§ DIRECTIONS
[a] In the iter_pos text, what does the function object make_primitive expose as its embedded type definition result_type?
[b] Reproduce the iter_pos text from the words "Using the iter_pos" and stop after "other predefined parser.".

§ TEXT BLOCK
You can think of this function object as of a factory for our parser object. Our specialization is again based on the tag::iter_pos as defined above. This identifies our parser component. The function object make_primitive has to expose the type of the component it creates as its embedded type definition result_type. Additionally it exposes a function operator as the actual factory function. You probably already realized that unused_type is Spirits fancy way of saying: ‘I don’t care’, and as we don’t care about the two (required) parameters we use unused_type instead (ok, if you insist to know the details: the first parameter is a reference to the iter_pos placeholder instance resulting in this factory being invoked, and the second parameter is a reference to an object instance of the type Modifiers, which is needed only for directives like no_case[]).

Using the iter_pos Parser Component

The only things left to show is how to use our newly created parser. As I mentioned before, the iter_pos component is usable like any other predefined parser.

    std::string prefix, suffix;           // attributes receiving the
    std::string::iterator position;       // parsed values

    std::string input("prefix1234567");
    std::string::iterator first = input.begin();
    bool result =
        qi::parse(first, input.end()

§ SUPPLIED DATA
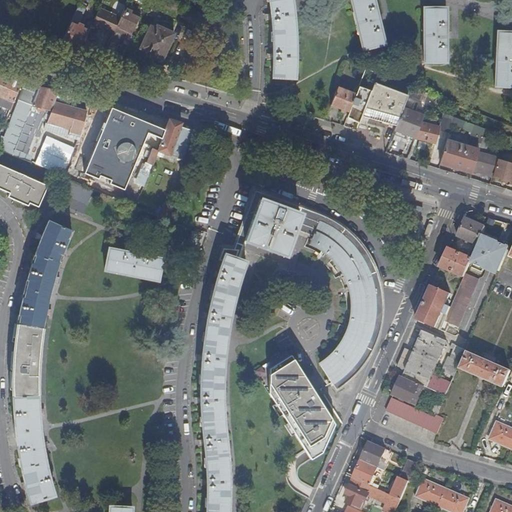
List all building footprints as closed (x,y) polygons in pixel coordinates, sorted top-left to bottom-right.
[(268,0),(270,12),(272,33),(272,51),(272,77),(294,78),(295,56),(294,56),(294,48),(295,35),(293,35),(292,25),(293,14),(291,14),(289,0),(268,0)] [(374,0),(351,0),(363,49),(384,44),(374,0)] [(445,7),(423,8),(424,62),(446,62),(445,7)] [(92,25),(113,34),(120,17),(99,8),(92,25)] [(113,34),(111,39),(118,42),(120,38),(124,41),(128,32),(131,33),(139,15),(124,8),(120,17),(113,34)] [(177,23),(193,30),(199,16),(183,9),(177,23)] [(62,43),(80,51),(89,31),(84,29),(85,27),(79,24),(81,18),(75,15),(62,43)] [(155,28),(150,26),(140,49),(148,52),(147,55),(161,62),(174,33),(157,26),(155,28)] [(511,32),(497,32),(495,85),(511,86),(511,32)] [(211,69),(229,69),(229,56),(211,56),(211,69)] [(0,98),(9,78),(0,74),(0,98)] [(0,103),(10,108),(12,103),(20,83),(9,78),(0,98),(0,103)] [(396,126),(402,108),(407,95),(374,83),(370,93),(363,113),(366,115),(396,126)] [(39,87),(32,106),(52,110),(55,102),(59,91),(39,87)] [(330,105),(348,112),(355,94),(337,87),(330,105)] [(360,121),(363,113),(370,93),(357,88),(355,94),(348,112),(347,116),(360,121)] [(146,112),(104,99),(87,137),(97,141),(108,113),(120,119),(129,122),(122,140),(130,143),(127,152),(130,154),(134,144),(141,126),(146,112)] [(8,126),(36,138),(46,114),(17,101),(8,126)] [(52,110),(47,123),(70,130),(69,134),(79,137),(87,111),(55,102),(52,110)] [(394,130),(414,138),(423,116),(402,108),(396,126),(394,130)] [(182,122),(170,119),(165,132),(158,150),(183,159),(194,130),(181,126),(182,122)] [(0,149),(27,161),(36,138),(8,126),(0,145),(0,149)] [(165,132),(141,126),(134,144),(152,150),(153,148),(158,150),(165,132)] [(87,137),(82,135),(77,147),(91,153),(121,165),(127,152),(122,151),(97,141),(87,137)] [(479,149),(485,151),(489,139),(483,137),(479,149)] [(472,173),(472,171),(478,153),(479,149),(447,140),(439,164),(472,173)] [(153,148),(152,150),(147,162),(152,166),(158,150),(153,148)] [(441,151),(435,148),(431,160),(438,162),(441,151)] [(472,171),(492,176),(497,158),(484,155),(478,153),(472,171)] [(494,177),(509,181),(511,171),(511,163),(498,160),(494,177)] [(143,169),(150,171),(152,166),(147,162),(146,162),(143,169)] [(70,165),(65,177),(133,206),(135,207),(140,194),(113,183),(70,165)] [(45,188),(0,168),(0,193),(36,209),(45,188)] [(299,214),(260,199),(244,240),(284,255),(299,214)] [(160,202),(155,216),(163,219),(168,205),(160,202)] [(458,237),(478,245),(483,236),(486,226),(466,218),(458,237)] [(25,291),(21,311),(17,331),(41,335),(44,322),(48,300),(50,295),(50,292),(53,283),(61,258),(67,242),(72,231),(49,221),(43,235),(36,251),(29,273),(25,291)] [(318,221),(309,244),(318,249),(326,254),(333,261),(338,267),(341,272),(345,280),(348,287),(350,297),(351,305),(351,313),(349,320),(347,328),(343,338),(338,347),(333,353),(323,361),(319,364),(333,384),(344,376),(348,372),(354,366),(360,358),(366,348),(371,335),(374,326),(376,314),(376,302),(375,291),(371,277),(367,265),(362,257),(352,244),(346,239),(339,232),(328,226),(318,221)] [(472,260),(500,272),(511,247),(483,236),(478,245),(473,258),(472,260)] [(162,259),(109,248),(105,270),(157,280),(162,259)] [(239,250),(223,248),(220,260),(222,261),(216,282),(210,305),(205,328),(203,342),(203,345),(201,369),(200,389),(200,409),(203,436),(205,457),(206,473),(206,488),(206,511),(226,511),(227,503),(228,503),(227,494),(227,482),(229,483),(226,470),(226,461),(228,461),(225,450),(223,439),(222,429),(223,419),(222,419),(222,409),(223,399),(221,399),(221,390),(223,379),(221,379),(221,369),(224,359),(221,359),(223,345),(223,343),(227,320),(229,320),(230,309),(232,301),(234,301),(235,291),(238,281),(240,281),(246,261),(235,258),(239,250)] [(449,248),(441,268),(464,277),(466,274),(472,260),(473,258),(449,248)] [(452,307),(446,321),(460,328),(481,280),(466,274),(464,277),(452,307)] [(432,286),(417,320),(441,331),(446,321),(452,307),(450,306),(451,301),(449,299),(451,294),(432,286)] [(41,335),(17,331),(13,358),(13,389),(38,389),(38,358),(41,335)] [(403,377),(424,387),(446,397),(452,384),(433,376),(448,342),(423,331),(403,377)] [(453,375),(455,376),(465,353),(467,350),(458,346),(456,347),(451,358),(457,361),(453,371),(454,372),(453,375)] [(334,422),(287,349),(255,369),(310,457),(320,451),(334,422)] [(503,387),(510,371),(495,364),(497,359),(487,354),(484,359),(469,352),(462,368),(503,387)] [(395,390),(393,396),(416,407),(424,387),(403,377),(402,377),(398,385),(396,384),(393,389),(395,390)] [(13,389),(14,412),(15,429),(17,444),(20,464),(25,488),(30,504),(36,502),(54,496),(50,486),(47,471),(43,452),(40,426),(39,422),(38,405),(38,389),(13,389)] [(444,419),(437,416),(436,419),(392,399),(387,412),(438,434),(444,419)] [(434,411),(439,413),(442,406),(437,404),(434,411)] [(490,439),(511,448),(511,428),(497,422),(490,439)] [(380,462),(386,449),(370,442),(361,460),(378,468),(380,462)] [(371,483),(378,468),(361,460),(353,478),(378,490),(379,487),(371,483)] [(410,460),(402,478),(409,482),(417,463),(410,460)] [(388,465),(380,462),(378,468),(385,471),(388,465)] [(401,500),(409,482),(399,477),(397,484),(395,483),(393,487),(394,488),(393,493),(390,492),(389,495),(401,500)] [(398,508),(401,500),(389,495),(378,490),(353,478),(346,494),(349,495),(346,503),(362,510),(369,495),(398,508)] [(451,511),(463,511),(469,500),(424,480),(416,497),(451,511)] [(491,511),(511,511),(511,506),(497,501),(491,511)]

§ OUTPUTS IN ORDER
[a] The type of the component it creates.

[b]
Using the iter_pos Parser Component

The only things left to show is how to use our newly created parser. As I mentioned before, the iter_pos component is usable like any other predefined parser.